Via Library of Congress Exhibit on American Treasures

Which brings me to the question: what else should be included in the list from the early period? My answer comes from two places. One is simply my research and reading in the field. The other is that I’m thinking about what texts to assign as I put together a U.S. survey syllabus for the fall (though please note that not everything I discuss below would necessarily make sense in toto for an introductory course). To start with, there are a number of ways to judge whether a book “shaped” America. Is it based on readership? Long-term popularity? Sales? Editions? We can discuss those, but since this is a blog post, I’m going with the Potter Stewart approach and justifying choices however necessary.

[NB: I also want to refer everyone to the special issue of Common-place on "Who Reads an Early American Book?"]

First off, if we eliminate the restriction on books written by Americans, by far and away the most important book in early American was the Bible. It was the most widely owned and most widely read book in British North America; it was certainly (and remains to this day, in many respects) a “Book That Shaped America.” Actually, I’m sort of curious what the Library would do with that suggestion, and how to visually display it: the first American Bible in English wasn’t printed until the 1790s, so examples would have to be of European extraction.

Religion is one area that the Library’s list seems to underemphasize. Based simply on reading the list, one would never know about the Great Awakening of the 1730s and 1740s. I’m less of an expert in religious history, but I would suggest as at least representative of that era the collected sermons of George Whitefield or Jonathan Edwards. For the late seventeenth and early eighteenth centuries, it would make sense to include Cotton Mather’s Magnalia Christi Americana (1702), on the divine history of the Puritans in New England.
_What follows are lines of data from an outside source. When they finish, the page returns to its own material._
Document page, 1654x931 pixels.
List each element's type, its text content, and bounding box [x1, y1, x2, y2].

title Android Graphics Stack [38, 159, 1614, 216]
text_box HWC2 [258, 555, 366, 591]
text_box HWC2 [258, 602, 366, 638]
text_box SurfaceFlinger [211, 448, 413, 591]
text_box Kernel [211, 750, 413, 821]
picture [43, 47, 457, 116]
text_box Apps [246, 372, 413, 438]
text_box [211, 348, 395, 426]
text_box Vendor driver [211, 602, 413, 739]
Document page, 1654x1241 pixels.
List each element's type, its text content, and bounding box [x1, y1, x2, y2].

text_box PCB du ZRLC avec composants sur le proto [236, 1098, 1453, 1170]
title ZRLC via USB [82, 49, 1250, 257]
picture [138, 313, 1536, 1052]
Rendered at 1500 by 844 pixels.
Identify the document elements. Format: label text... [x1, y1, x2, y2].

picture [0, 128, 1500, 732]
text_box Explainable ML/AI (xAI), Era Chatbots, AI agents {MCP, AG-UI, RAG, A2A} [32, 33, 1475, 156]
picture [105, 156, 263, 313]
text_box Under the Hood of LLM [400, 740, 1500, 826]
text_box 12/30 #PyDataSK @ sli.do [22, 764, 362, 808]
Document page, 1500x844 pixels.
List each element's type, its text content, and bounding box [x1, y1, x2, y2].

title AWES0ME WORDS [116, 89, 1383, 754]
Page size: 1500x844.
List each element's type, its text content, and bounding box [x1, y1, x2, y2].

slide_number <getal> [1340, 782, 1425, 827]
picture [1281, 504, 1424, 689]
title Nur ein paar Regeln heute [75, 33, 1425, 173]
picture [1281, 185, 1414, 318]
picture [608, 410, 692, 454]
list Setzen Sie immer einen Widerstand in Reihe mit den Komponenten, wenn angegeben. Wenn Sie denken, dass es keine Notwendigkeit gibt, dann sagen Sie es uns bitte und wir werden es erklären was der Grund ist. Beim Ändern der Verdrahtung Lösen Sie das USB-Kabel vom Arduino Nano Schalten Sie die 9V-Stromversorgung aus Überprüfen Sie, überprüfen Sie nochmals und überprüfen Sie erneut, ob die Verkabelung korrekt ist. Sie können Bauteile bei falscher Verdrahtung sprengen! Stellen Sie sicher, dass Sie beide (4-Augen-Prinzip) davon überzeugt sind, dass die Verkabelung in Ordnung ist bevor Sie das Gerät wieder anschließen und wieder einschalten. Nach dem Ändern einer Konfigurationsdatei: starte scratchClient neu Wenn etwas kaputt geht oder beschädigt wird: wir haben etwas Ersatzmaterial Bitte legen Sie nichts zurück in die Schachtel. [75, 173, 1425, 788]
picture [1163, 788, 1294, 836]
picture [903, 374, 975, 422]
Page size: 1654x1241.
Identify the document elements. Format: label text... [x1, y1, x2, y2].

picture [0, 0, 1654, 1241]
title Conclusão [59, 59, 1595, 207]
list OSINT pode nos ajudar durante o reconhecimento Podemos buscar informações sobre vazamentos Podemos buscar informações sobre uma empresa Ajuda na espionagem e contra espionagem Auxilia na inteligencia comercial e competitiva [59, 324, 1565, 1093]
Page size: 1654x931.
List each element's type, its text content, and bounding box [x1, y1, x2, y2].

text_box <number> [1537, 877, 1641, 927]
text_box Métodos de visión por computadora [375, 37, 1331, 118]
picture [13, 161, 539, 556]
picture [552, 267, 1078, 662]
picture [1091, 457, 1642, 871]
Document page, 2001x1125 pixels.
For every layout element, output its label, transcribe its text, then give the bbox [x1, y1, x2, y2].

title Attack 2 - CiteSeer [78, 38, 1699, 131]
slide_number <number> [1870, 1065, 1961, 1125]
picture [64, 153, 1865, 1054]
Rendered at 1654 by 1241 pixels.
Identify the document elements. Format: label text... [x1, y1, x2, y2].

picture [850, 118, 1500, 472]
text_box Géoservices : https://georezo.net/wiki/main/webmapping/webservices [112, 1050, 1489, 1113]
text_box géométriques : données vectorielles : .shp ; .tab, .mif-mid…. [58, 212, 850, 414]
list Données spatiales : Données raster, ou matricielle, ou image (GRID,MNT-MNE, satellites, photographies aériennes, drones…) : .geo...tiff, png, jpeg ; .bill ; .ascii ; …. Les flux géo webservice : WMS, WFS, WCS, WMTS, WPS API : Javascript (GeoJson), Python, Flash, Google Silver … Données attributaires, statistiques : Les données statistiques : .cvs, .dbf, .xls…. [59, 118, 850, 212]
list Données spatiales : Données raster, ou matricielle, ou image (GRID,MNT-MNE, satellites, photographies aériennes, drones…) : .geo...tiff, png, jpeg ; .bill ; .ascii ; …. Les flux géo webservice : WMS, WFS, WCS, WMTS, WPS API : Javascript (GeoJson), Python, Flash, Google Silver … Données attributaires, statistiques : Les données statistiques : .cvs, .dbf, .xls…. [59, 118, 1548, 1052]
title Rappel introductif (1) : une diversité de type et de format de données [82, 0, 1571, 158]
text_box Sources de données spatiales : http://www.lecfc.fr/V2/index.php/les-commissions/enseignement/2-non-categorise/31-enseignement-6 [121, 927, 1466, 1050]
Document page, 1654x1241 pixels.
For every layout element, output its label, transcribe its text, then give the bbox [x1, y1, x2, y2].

We also ought to consider works that discuss the massive influence of the cultural encounters between Europeans and natives. Perhaps we could include John Eliot’s Bible translated into Algonquian (and already profiled as an American Treasure by the Library of Congress). Or Mary Rowlandson’s captivity narrative, The Soveraignty and Goodness of God, which was first published in 1682 and went through dozens of editions right up to the Revolution. (It also, of course, is a deeply religious text.)

See Lisa M. Gordis, “None Need Think Their Sympathy Wasted,” Common-place, v. 9, no. 3

I would be remiss if I didn’t add at least one title in the political realm. Common Sense was by far the most important publication of the revolutionary period (on which I refer you to Pauline Maier’s fantastic book, American Scripture). Other authors (and publishers) did significant work elsewhere, such as in the Letters from a Farmer in Pennsylvania. The letters, penned by John Dickinson, were first circulated in newspapers in 1767 and 1768 during the protests over the Townshend Acts and later repackaged as pamphlets in eleven editions from 1768 to 1774. Benjamin Franklin found Dickinson’s arguments against British taxation so well distilled that he arranged for a London edition (to which he could not resist adding his own preface).

Last, it seems important to more closely reflect the urgent importance of the novel in early Republic reading culture. For example, consider Charlotte Temple, written and first published in Britain by Susannah Rowson (another immigrant: she later moved to the United States). The book was the most popular novel of the 1790s, so much so, in fact, that people visited the “grave” of Charlotte Temple in the Trinity Church yard in lower Manhattan. To a lesser extent, the same is true for The Coquette by Hannah Webster Foster, which was also popular at the time and has become a popular text in English and history courses.

These are just some first thoughts, of course, and I would never claim that my suggestions are the only ones possible or even that they are the last word. We welcome your thoughts and suggestions in the comments, and by all means please do respond to the Library’s call if you feel so inclined.